-- Opening Marker --

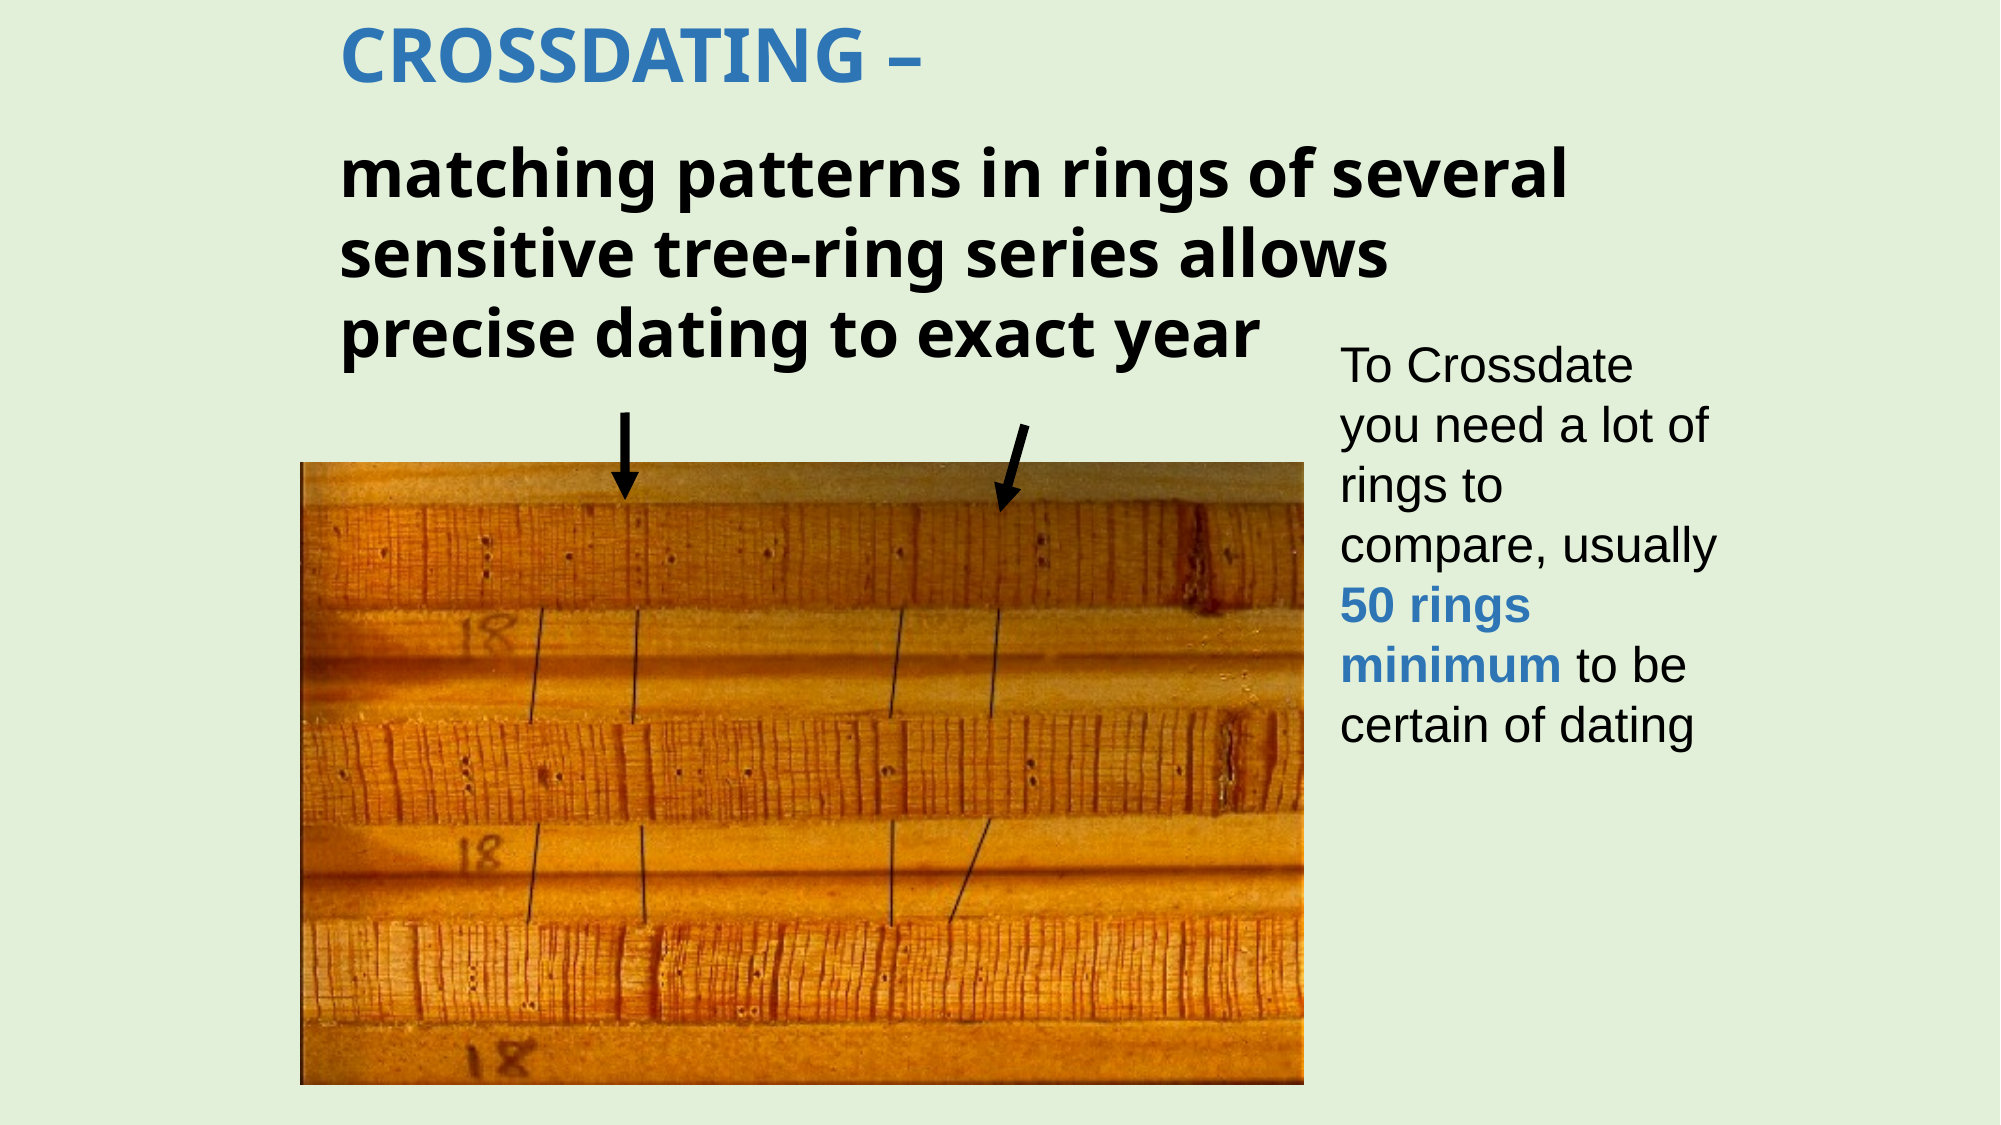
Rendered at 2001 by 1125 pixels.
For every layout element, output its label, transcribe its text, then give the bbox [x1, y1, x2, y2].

text_box CROSSDATING – matching patterns in rings of several sensitive tree-ring series allows precise dating to exact year [324, 0, 1600, 378]
picture [299, 462, 1304, 1085]
text_box To Crossdate you need a lot of rings to compare, usually 50 rings minimum to be certain of dating [1325, 324, 1738, 760]
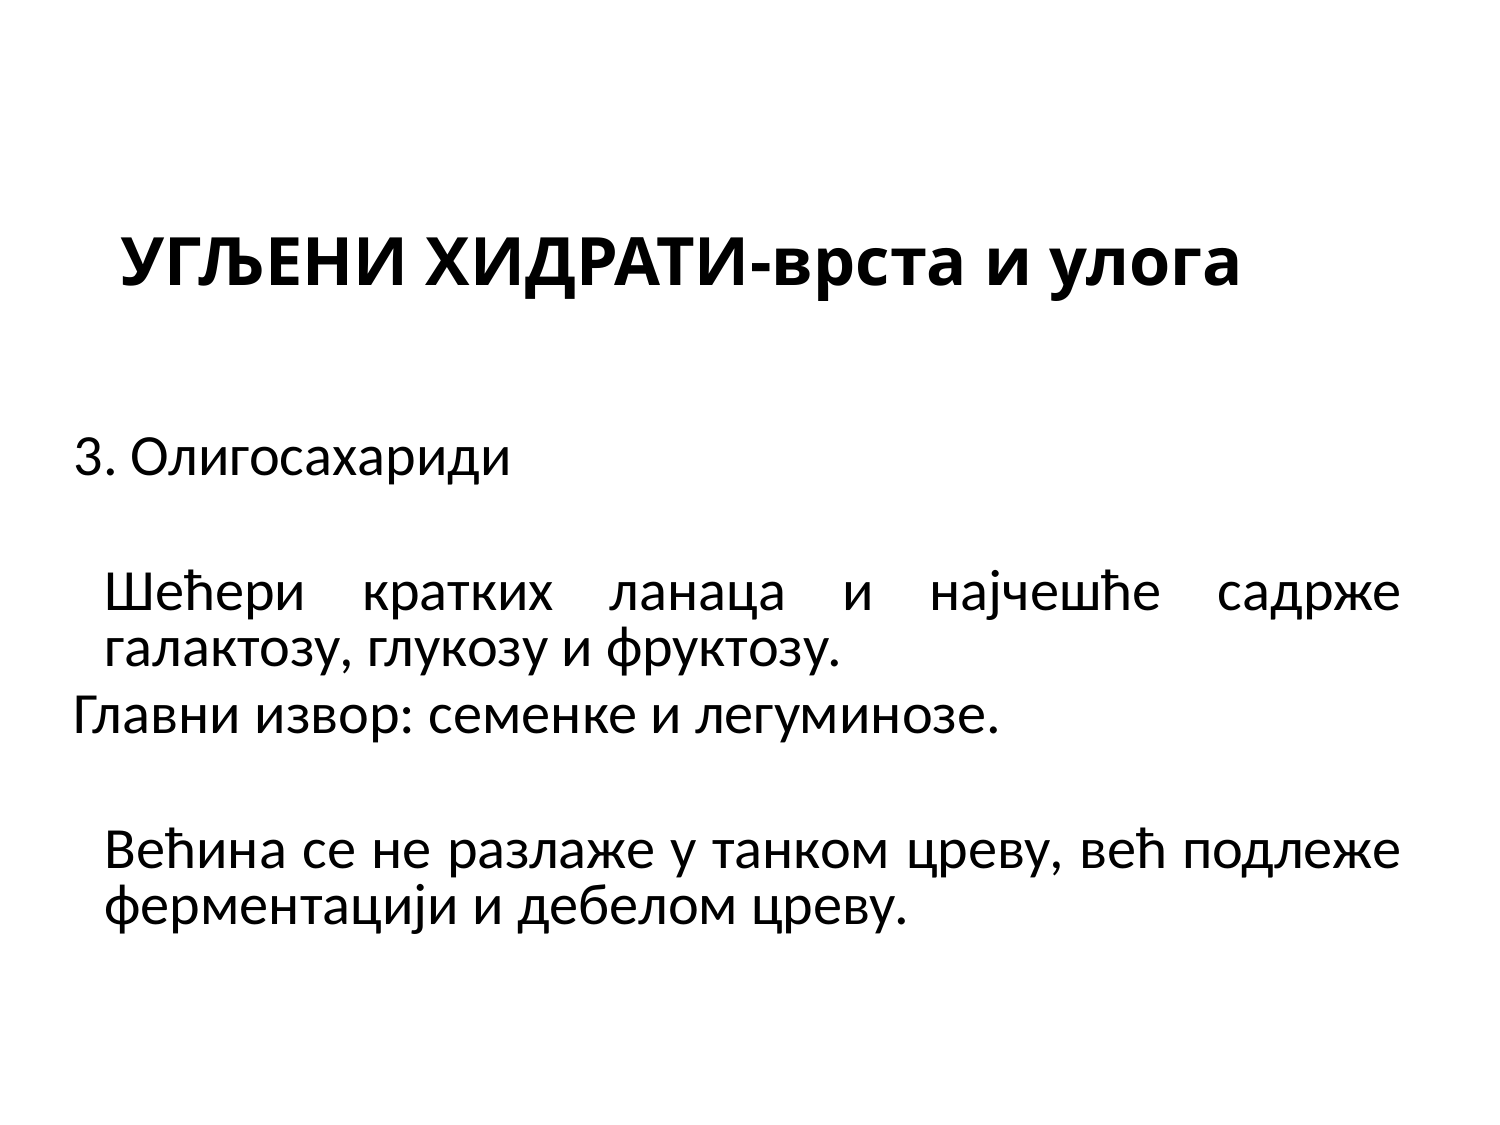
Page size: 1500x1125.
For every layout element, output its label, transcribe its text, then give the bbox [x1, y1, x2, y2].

-- Closing Marker --

Print, exactly as they appear above, the lines running from the one with "Page size: 1500x1125." through the final line.

§ Written solution
Page size: 1500x1125.
For every layout element, output its label, transcribe its text, then give the bbox [x1, y1, x2, y2].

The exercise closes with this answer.